Womenswear fashion brand

Love, Bonito is a Singapore-based womenswear company founded in 2010. The brand has a total of 27 stores in six markets across Asia, including Singapore, Malaysia, Indonesia, Cambodia, Hong Kong, and the Philippines. The brand offers three collections: Signatures, Staples, and Capsule.

== History ==
Love, Bonito was co-founded by Rachel Lim and sisters Velda and Viola Tan. It initially began as a digital blogshop called BonitoChico in 2005 on the Livejournal platform, where it sold pre-loved apparel. In 2010, the brand officially rebranded and launched an official website under the name Love, Bonito. The company opened its first physical store in Singapore in 2017.

In 2019, Love, Bonito entered the U.S. market through EnterpriseSG's Scale-Up Program and subsequently opened a pop-up store in SoHo, New York.

In 2022, Love, Bonito acquired the women-led activewear brand Butter, which was later rebranded as Cheak. Additionally, the company made a minor investment in the Singaporean natural healthcare start-up Moom Health.

In 2023, Love, Bonito opened its largest outlet in Hong Kong, with a grand opening event featuring fashion photographer Saskia Lawaks, singer and rapper Tyson Yoshi, and neon light artist Chankalun. The event also included DJ Mengzy and mural artist Zoie Lam. In the same year, Love, Bonito reported $88 million in revenue, representing a 37% increase compared to the previous year, along with a 27% reduction in losses.

In 2024, Love, Bonito underwent a rebranding campaign titled "Ready to Live, Not Just Ready To Wear," featuring Korean-American actress and singer Arden Cho, Malaysian musician Yuna, American author and artist Chanel Miller, and Singaporean-American mother-daughter content creator duo Gym Tan and Mya Rose Miller. The rebrand introduced a new logo with the initials "LB" arranged into a heart-shaped monogram, replacing the previous text-based logo "Love, Bonito."

In August 2024, Love, Bonito opened its first store in Makati, Philippines.

In April 2025, Love, Bonito partnered with Asian American Girl Club and launched TrailBlazer.

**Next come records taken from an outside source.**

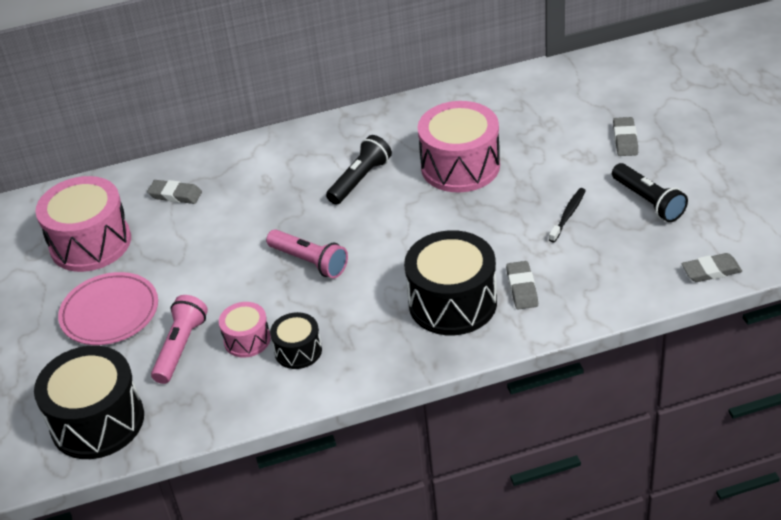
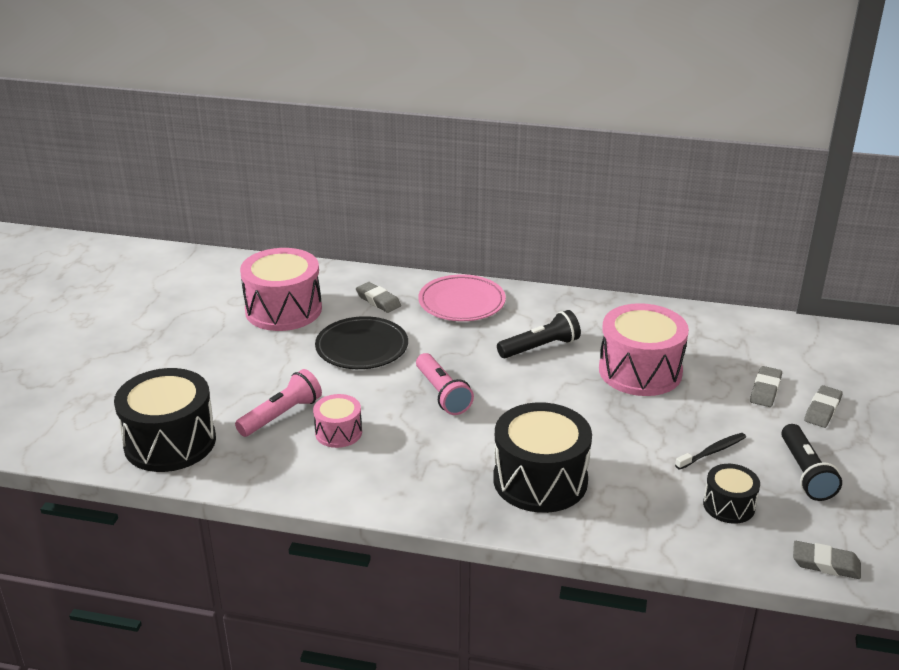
camera: 25 degrees right, 10 degrees down
(110, 312) = (252, 366): pink plate -> pink plate (461, 302)
(199, 249) = (362, 347): none -> black plate
(298, 351) = (372, 460): black drum -> black drum (729, 505)
(522, 288) = (616, 496): grey eraser -> grey eraser (765, 390)

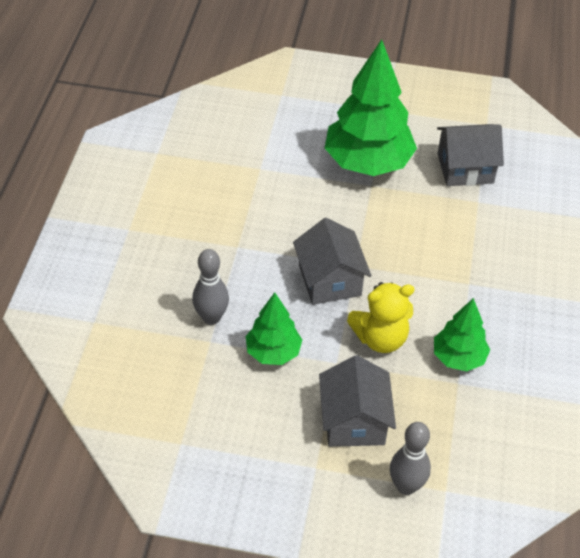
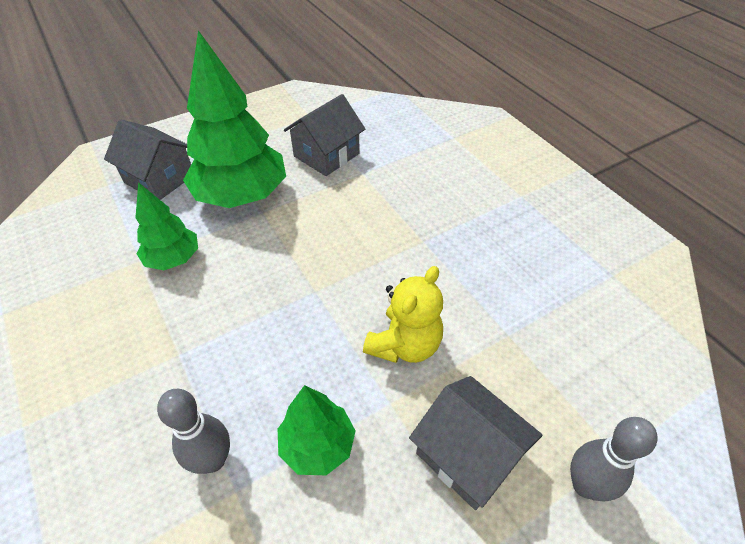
camera: 40 degrees left, 0 degrees up
(330, 280) = (304, 322): grey house -> grey house (159, 179)
(458, 358) = (484, 311): green tree -> green tree (173, 259)

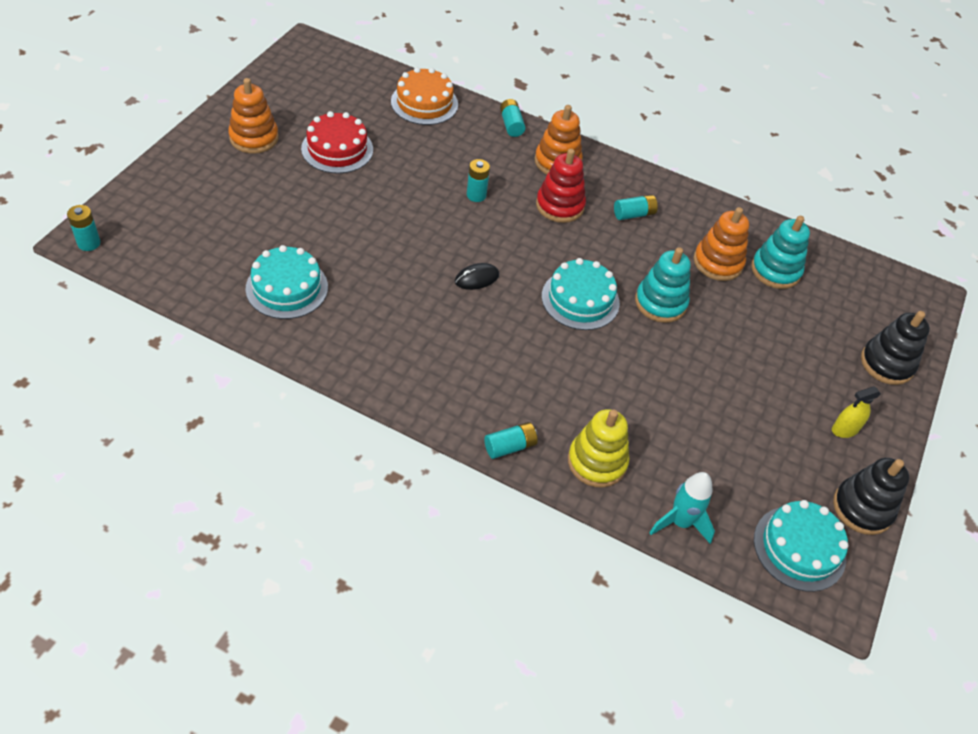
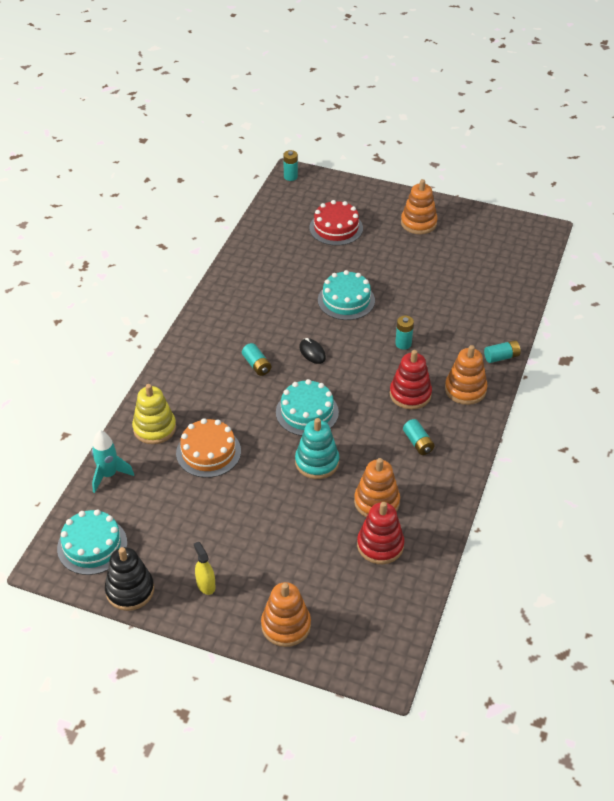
camera: 90 degrees right, 5 degrees down
(287, 288) = (276, 262): turquoise cake -> turquoise cake (346, 300)
(337, 149) = (425, 264): red cake -> red cake (336, 228)
(424, 103) = (504, 303): orange cake -> orange cake (208, 452)
(510, 446) = (161, 382): turquoise battery -> turquoise battery (256, 365)
(775, 270) = (380, 545): turquoise stacking toy -> red stacking toy
(887, 363) = (286, 625): black stacking toy -> orange stacking toy

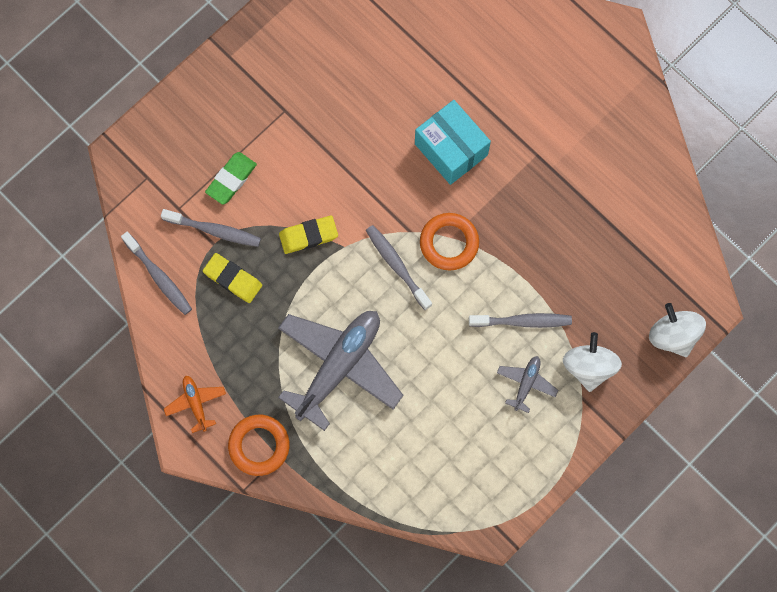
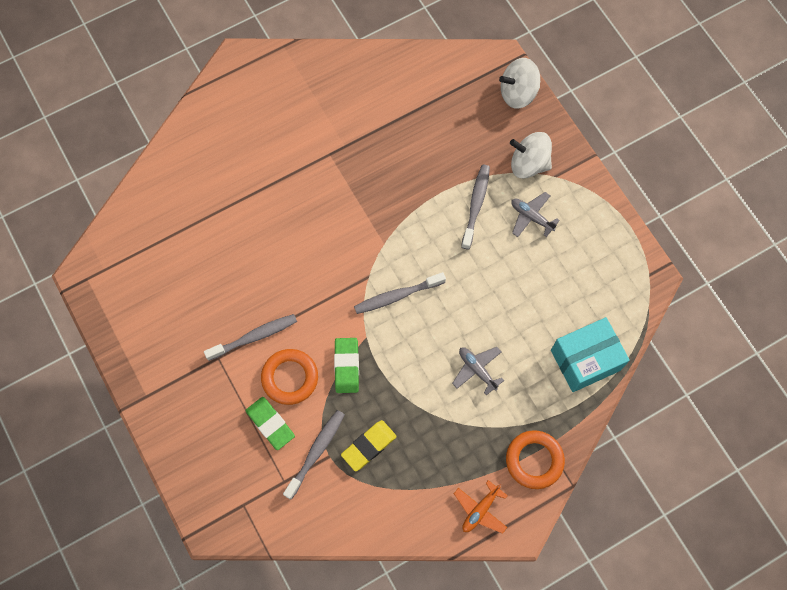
camera: 75 degrees left, 5 degrees down
(159, 277) = (347, 516): grey toothbrush -> grey toothbrush (254, 337)
(196, 403) = (480, 510): orange plane -> orange plane turned 45 degrees counterclockwise
(308, 236) = (346, 366): yellow eraser -> green eraser
(339, 366) = (477, 369): grey plane -> grey plane, size x0.45
(449, 243) = (388, 246): orange ring -> orange ring (290, 378)
(451, 149) = (302, 222): turquoise box -> turquoise box (585, 360)

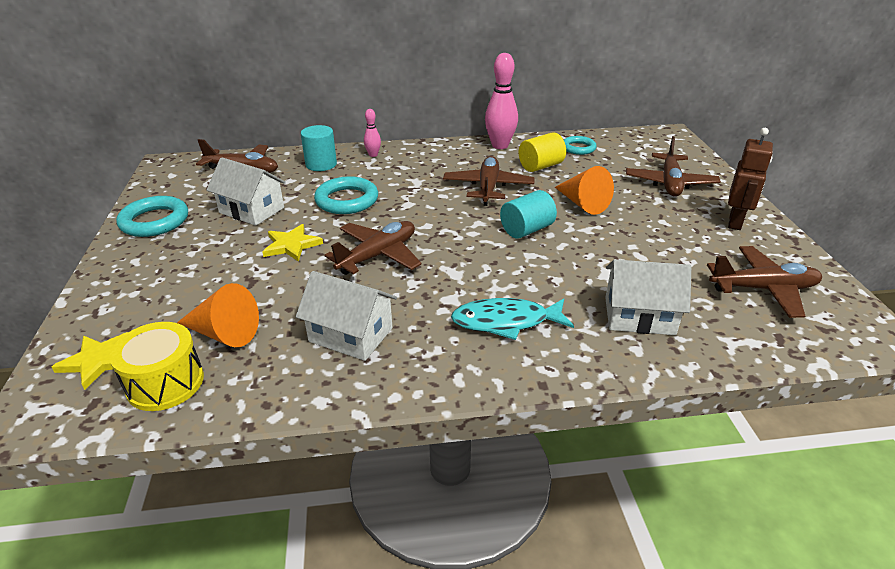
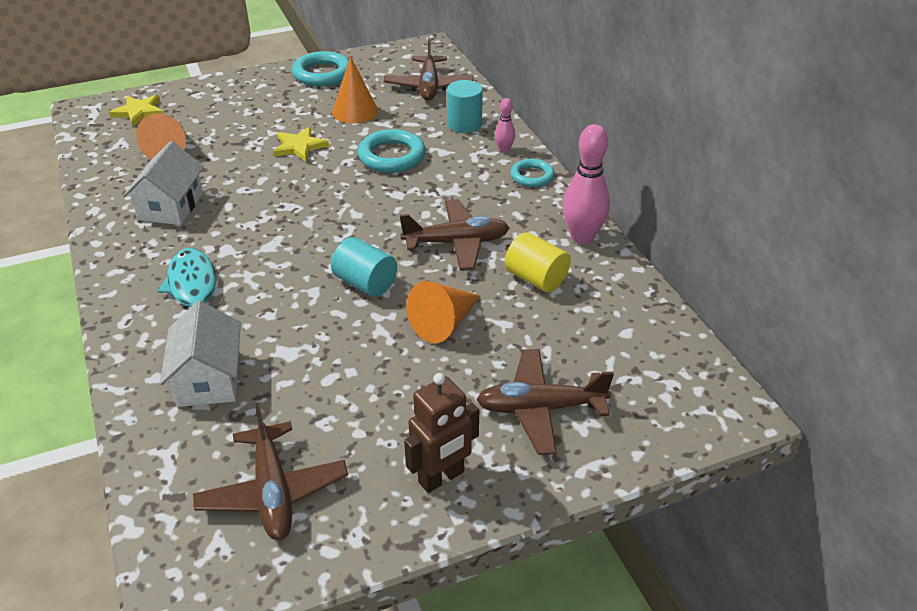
camera: 75 degrees right, 5 degrees up
(165, 383) = (115, 143): yellow drum -> none
(251, 210) = (355, 111): white house -> orange cone
(378, 255) = (292, 195): brown plane -> none
(578, 148) = (614, 309): turquoise ring -> turquoise ring (532, 176)
(735, 222) = (441, 478): brown robot -> brown robot turned 45 degrees counterclockwise

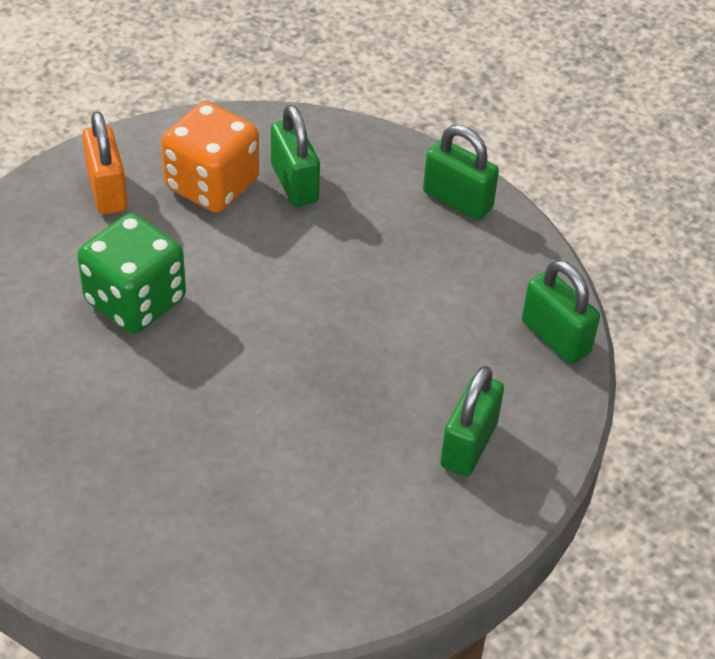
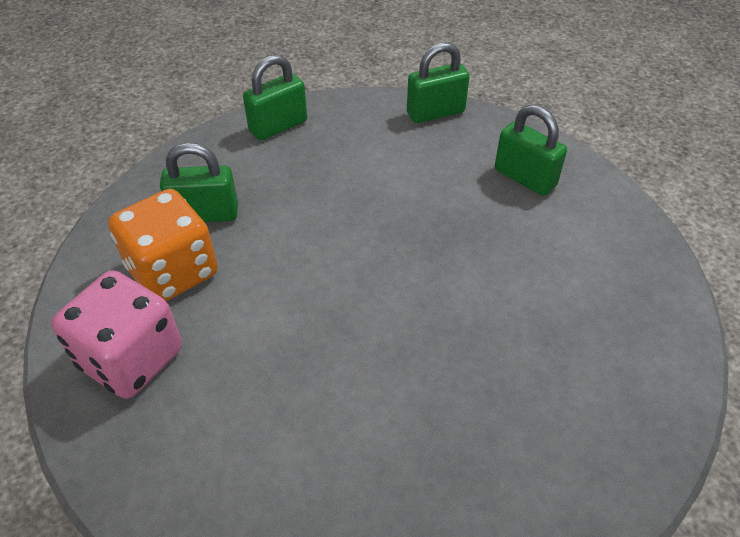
camera: 70 degrees left, 0 degrees up
(107, 191) = (131, 358): orange padlock -> pink dice
(135, 301) = (297, 361): green dice -> none

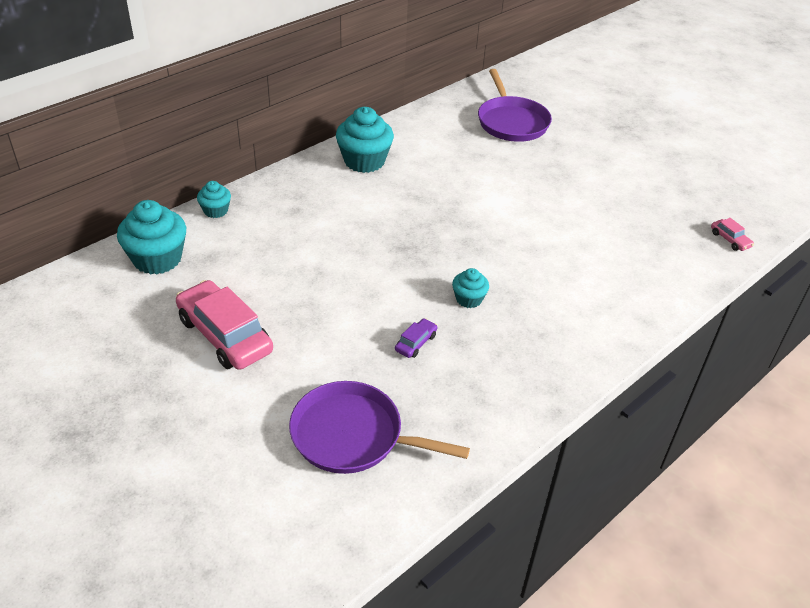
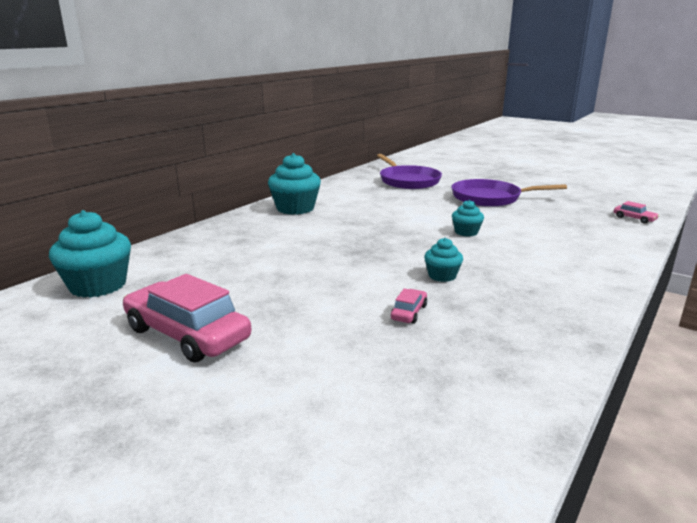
camera: 10 degrees left, 20 degrees down
(216, 211) = (159, 248): turquoise cupcake -> turquoise cupcake (466, 232)
(352, 435) = (380, 404): purple pan -> purple pan (489, 198)
(416, 343) = (409, 312): purple car -> pink car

== Awards and recognitions ==

- Co-founder Rachel Lim and CEO Dione Song were both included in the 2023 edition of The Business of Fashion (BoF) 500.
- In 2024, Love, Bonito was ranked #74 on the list of Singapore's Fastest-Growing Companies, compiled by The Straits Times and the Germany-based global research firm Statista.
- Glamour recognized Love, Bonito as one of the Asian American and Native Hawaiians/Pacific Islander (AANHPI)- and Asian-owned Fashion Brands to Support.
- Harper's Bazaar named Love, Bonito as one of Singapore's Fashion Brands to Shop Now and one of the Singaporean Brands That Have Gone Global.